Up: The Shell

Variables

slide 01 Hello, and welcome to episode number eight of the Software Carpentry lecture on the Unix shell. In this episode, we’ll have a look at shell variables.
slide 02 As you’ve heard several times by now, we’re looking at how to interact with a computer using a command-line shell.
slide 03 The shell is just a program…
slide 04 …and like other programs, it has variables.
slide 05 Those variables control its execution, and by changing their values, you can change how the shell and other programs behave.
slide 06 Let’s start by running the command set and looking at some of the variables in a typical shell session. As you can see, there are quite a few—in fact, four or five times more than what’s shown on this slide.
slide 07 Using set to show things might seem a little strange, even for Unix, but if you don’t give it any arguments, it might as well show you things you could set.
slide 08 Every variable has a name. By convention, variables that are always present are given upper-case names.
slide 09 All shell variables’ values are strings.
slide 10 It’s up to programs to convert these strings to other types when necessary.
slide 11 For example, if a program wanted to find out how many processors the computer had, it would convert the NUMBER_OF_PROCESSORS variable from a string to an integer.
slide 12 Some variables store lists of values. Here, the convention is to use a colon ‘:’ as a separator. If a program wants the individual elements of such a list, it’s the program’s responsibility to split the variable’s string value into pieces.
slide 13 Let’s have a closer look at one of the most important of those list-valued variables, PATH. Its value defines the shell’s search path, i.e., the directories that the shell looks in for runnable programs.
slide 14 If you recall from a couple of episodes ago, if we type a command like ./analyze, with a specific directory in the path, the shell runs the program that path specifies.
slide 15 Similarly, if we type /bin/analyze, the shell runs that specific program: we’ve provided a specific path, so it knows what to do.
slide 16 But what should the shell do if we just type analyze? There are at least two things it could run: how should it choose?
slide 17 Its rule is simple. The shell checks each directory in the PATH variable in turn, looking for a program with the rqeuested name in that directory. As soon as it finds a match, it stops searching and runs the program.
slide 18 To show how this works, here are the components of PATH broken out one per line.
slide 19 On our computer, there are actually three programs called analyze in three different directories.
slide 20 Since the shell searches the directories in order, it finds the one in /bin, not either of the others.
slide 21 Notice that it will never find the program /users/vlad/analyze, since the directory /users/vlad isn’t in our path.
slide 22 Before we explore variables any further, let’s introduce one more command: echo. All it does is print out its argument.
slide 23 This doesn’t sound very exciting, but we can use it to show variables’ values.
slide 24 First, let’s make sure it works. Yup: echo hello transylvania! prints hello transylvania! as promised.
slide 25 Now let’s try to show the value of the variable HOME with echo HOME.

****

EXERCISE - How would the lecture on shell variables go on after the last slide shown? Write the next part in the same slide-by-slide style.

Chart understanding data -
****

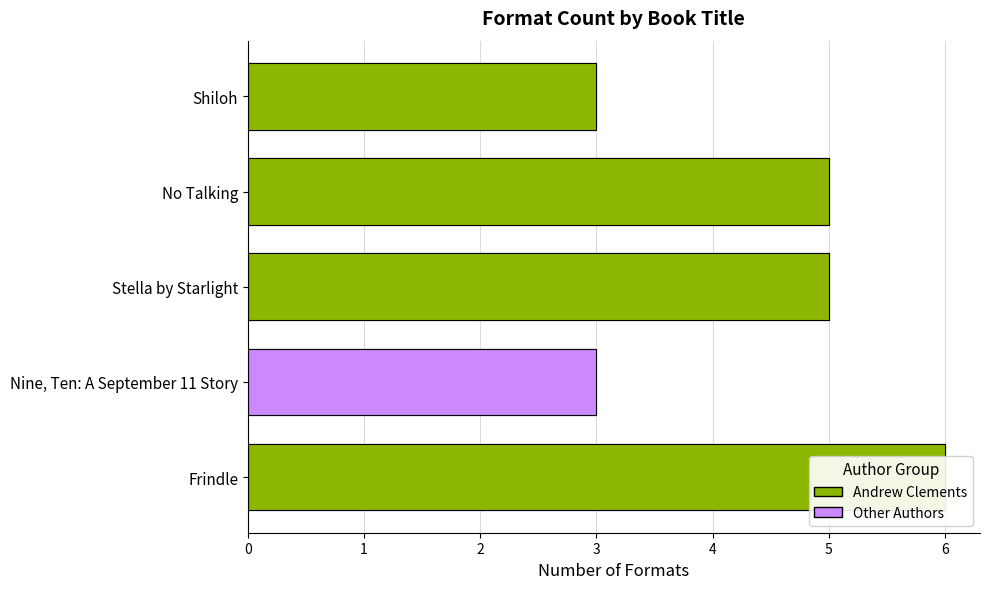

How many bars are there in total?

5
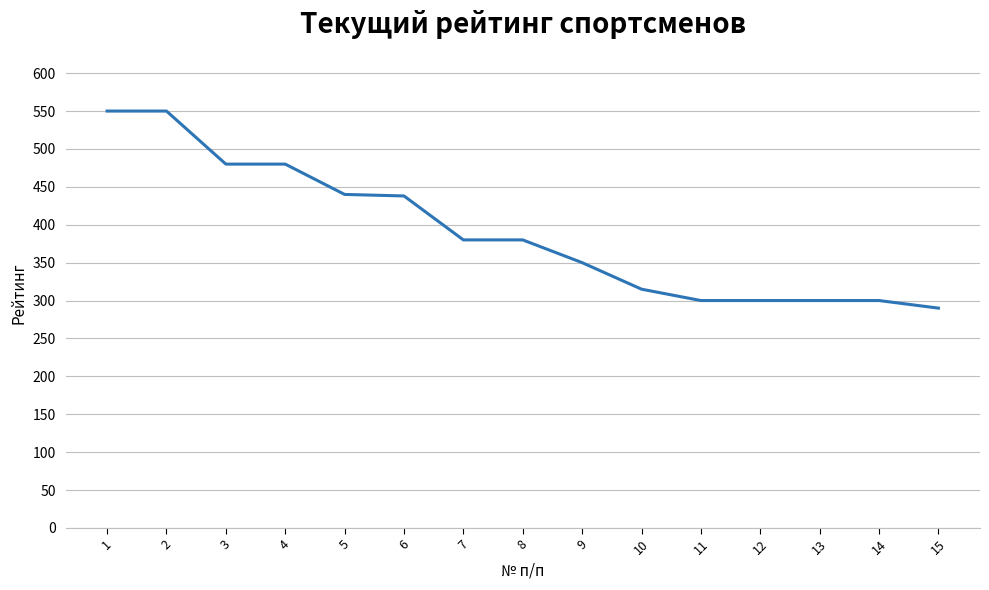

What is the smallest value displayed?

290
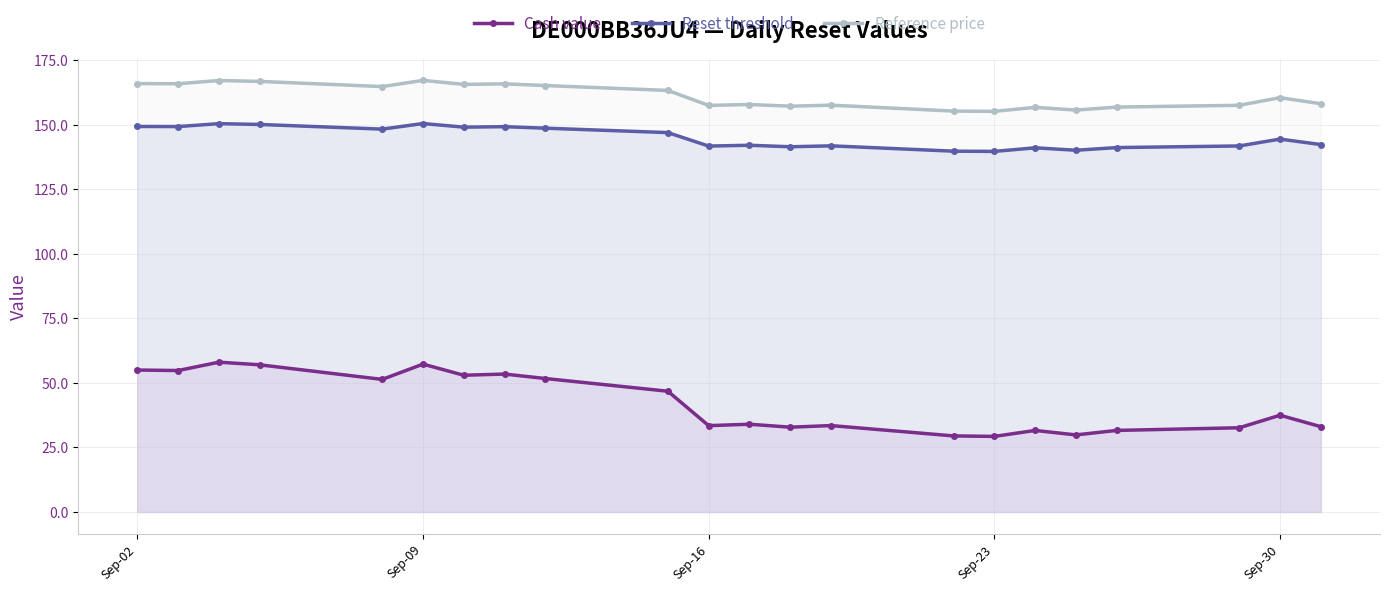

True or false: Reference price and Cash value cross at least once.

False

****

SOLVED PROBLEM -
slide 26 Whoops: that just prints “HOME”.
slide 27 Let’s try this instead: echo $HOME.
slide 28 The dollar sign tells the shell to replace the variable’s name with its value.
slide 29 This works just like wildcards: the shell does the expansion before running the program we’ve asked for.
slide 30 Thanks to this expansion, what we actually run is echo /home/vlad, which shows us the variable’s value.
slide 31 Creating a variable is easy: just assign a value to a name using “=”.
slide 32 Changing a value is equally easy: just assign the new value.
slide 33 Here, we set our secret identity to be Dracula, check it, change it to Camilla, and check again.
slide 34 It’s important to note, though, that assignment only changes a variable’s value in the current shell, not in any other shells that are currently running, or in any shells that are started later.
slide 35 Let’s go back and set our secret identity once again.
slide 36 Once it’s set, let’s run a fresh copy of the shell by typing the command bash.
slide 37 We now have two copies of the shell running: the original, shown in green, and its child, shown in orange.
slide 38 If we echo $SECRET_IDENTITY in the child shell, nothing is printed, because the variable doesn’t have a value.
slide 39 If we exit the child shell and return to the original…
slide 40 …we can see that yes, the variable does exist.
slide 41 If we really want the shell to pass a variable to the processes it creates, we must use the export command.
slide 42 Let’s try the secret identity example again. After giving SECRET_IDENTITY a value, we give the shell the command export SECRET_IDENTITY. (Note, by the way, that it’s not export $SECRET_IDENTITY with a dollar sign: if we typed that, the shell would expand SECRET_IDENTITY, and our export command would actually be export Dracula, which would do nothing, because there’s no variable called Dracula.)
slide 43 Now let’s run a new shell…
slide 44 …and type echo $SECRET_IDENTITY. Yup: there’s our variable.
slide 45 And of course, exiting brings us back to our original shell.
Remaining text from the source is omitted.